NYU biologists use Sinatra-named fly to show how to see the blues — and the greens

Their findings, which appear in the journal Nature, focus on how the visual system functions in order to preserve the fidelity of color discrimination throughout the life of an organism. They also offer new insights into how genes controlling color detection are turned on and off.

Many biologists study how different cells develop to acquire their fate. The NYU research team, headed by Claude Desplan, a professor of biology, examined how they stay the same. Cells have complex functions that must be maintained through extensive coordination, and failure to do so could lead to “confused” cells whose function is not clear. This is particularly important for cells, such as neurons, which live for a long time—usually the entire lifetime of an animal.

The NYU researchers focused on the photoreceptor neurons in the retina of the fruit fly Drosophila. Drosophila is a powerful model for studying eye development as it is amenable to very precise genetic manipulations. This allows researchers to analyze how the visual system functions when its different elements are affected.

The work builds upon a previous finding from Desplan's laboratory. In a 2005 study, published in Cell, Desplan and his colleagues identified a molecular pathway by which one photoreceptor cell type controls its choice to be sensitive to one color of light vs. another—in this instance, green vs. blue. This sensitivity is due to the presence of light-sensing proteins, Rhodopsins: each photoreceptor makes a decision to express either blue light-sensitive Rhodopsin5 or green light-sensitive Rhodopsin6, but not both. This exclusive expression of different Rhodopsins underlies the fly's ability to discriminate colors.

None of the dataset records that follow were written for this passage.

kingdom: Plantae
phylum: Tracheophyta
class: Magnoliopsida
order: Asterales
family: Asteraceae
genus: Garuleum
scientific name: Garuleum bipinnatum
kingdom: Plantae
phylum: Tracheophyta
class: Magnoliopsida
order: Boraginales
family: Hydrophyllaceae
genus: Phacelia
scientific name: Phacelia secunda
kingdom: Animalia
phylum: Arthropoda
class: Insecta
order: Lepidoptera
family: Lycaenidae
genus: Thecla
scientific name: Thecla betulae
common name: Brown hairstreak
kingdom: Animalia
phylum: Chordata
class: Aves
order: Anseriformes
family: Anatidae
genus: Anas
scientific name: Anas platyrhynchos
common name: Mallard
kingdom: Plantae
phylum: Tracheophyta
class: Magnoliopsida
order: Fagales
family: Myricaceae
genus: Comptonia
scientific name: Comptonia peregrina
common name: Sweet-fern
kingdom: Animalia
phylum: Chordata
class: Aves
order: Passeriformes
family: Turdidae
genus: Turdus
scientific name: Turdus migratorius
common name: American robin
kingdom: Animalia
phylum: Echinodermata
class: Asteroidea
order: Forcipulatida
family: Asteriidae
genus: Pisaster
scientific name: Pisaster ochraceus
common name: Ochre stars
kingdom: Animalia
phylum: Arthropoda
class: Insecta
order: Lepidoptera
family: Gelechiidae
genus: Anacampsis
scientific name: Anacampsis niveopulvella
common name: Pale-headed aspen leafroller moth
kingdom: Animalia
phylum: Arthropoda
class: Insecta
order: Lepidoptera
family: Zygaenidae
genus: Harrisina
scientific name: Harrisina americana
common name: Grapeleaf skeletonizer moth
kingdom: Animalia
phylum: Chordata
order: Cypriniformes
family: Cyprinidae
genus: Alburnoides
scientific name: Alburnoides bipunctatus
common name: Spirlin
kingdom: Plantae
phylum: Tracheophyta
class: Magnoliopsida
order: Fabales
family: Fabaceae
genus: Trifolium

In the Nature study, the researchers explored a phenomenon that occurs over the lifetime of an organism. Because Rhodopsins are continually produced in the eye, the researchers wanted to know what keeps each photoreceptor from starting to make the wrong Rhodopsin later in life. Their findings showed that, in fact, the Rhodopsin itself can prevent the gene encoding another Rhodopsin from turning on incorrectly.

The researchers observed that, in mutant flies that have a non-functioning Rhodopsin6 (green-sensitive) gene, the photoreceptors that would have normally produced this Rhodopsin instead slowly start to make the blue-sensitive Rhodopsin5. After two weeks, essentially all of these photoreceptors were observed making the blue Rhodopsin. The authors named one of the mutations in Rhodopsin6 gene “Frank Sinatra” because presumably it makes old eyes more sensitive to blue light—they don't actually become blue in color.

These findings showed, then, that in normal flies, green Rhodopsin6 maintains repression of the blue Rhodopsin5 gene. This result is surprising—previously, it had not been known that Rhodopsins could control how other Rhodopsins are made.

The neurons governing our sense of smell are organized in a similar fashion. Once each olfactory neuron, which is responsible for this sense, makes a functional olfactory receptor protein, that receptor can prevent other genes encoding different olfactory receptors from being turned on in the same cell.

While the researchers did not investigate what brings about this change in Rhodopsins, they think of this as a maintenance mechanism that prevents cells from having blue and green Rhodopsins together.

“The two types of photoreceptors could be connected to different neuronal circuits in the brain which interpret the information they receive from photoreceptors as being about blue or green light,” noted Daniel Vasiliauskas, the leading author of the paper and a post-doctoral fellow at NYU. “Thus changing the Rhodopsin that a photoreceptor makes could lead to sensory confusion and reduce the fly's ability to tell apart different colors.”

“An alternative possibility is that our findings point to a mechanism that allows a fly to adapt to changing circumstances,” he added. “If we keep flies in the dark for extended periods of time, we start seeing the same thing happening: blue Rhodopsin5 is made in the green Rhodopsin6-producing photoreceptors, leading to cells that have both. This change could be associated with changes in the downstream circuits that must now adapt to correctly interpret the information they receive.”

The research was supported by a grant from the National Institutes of Health.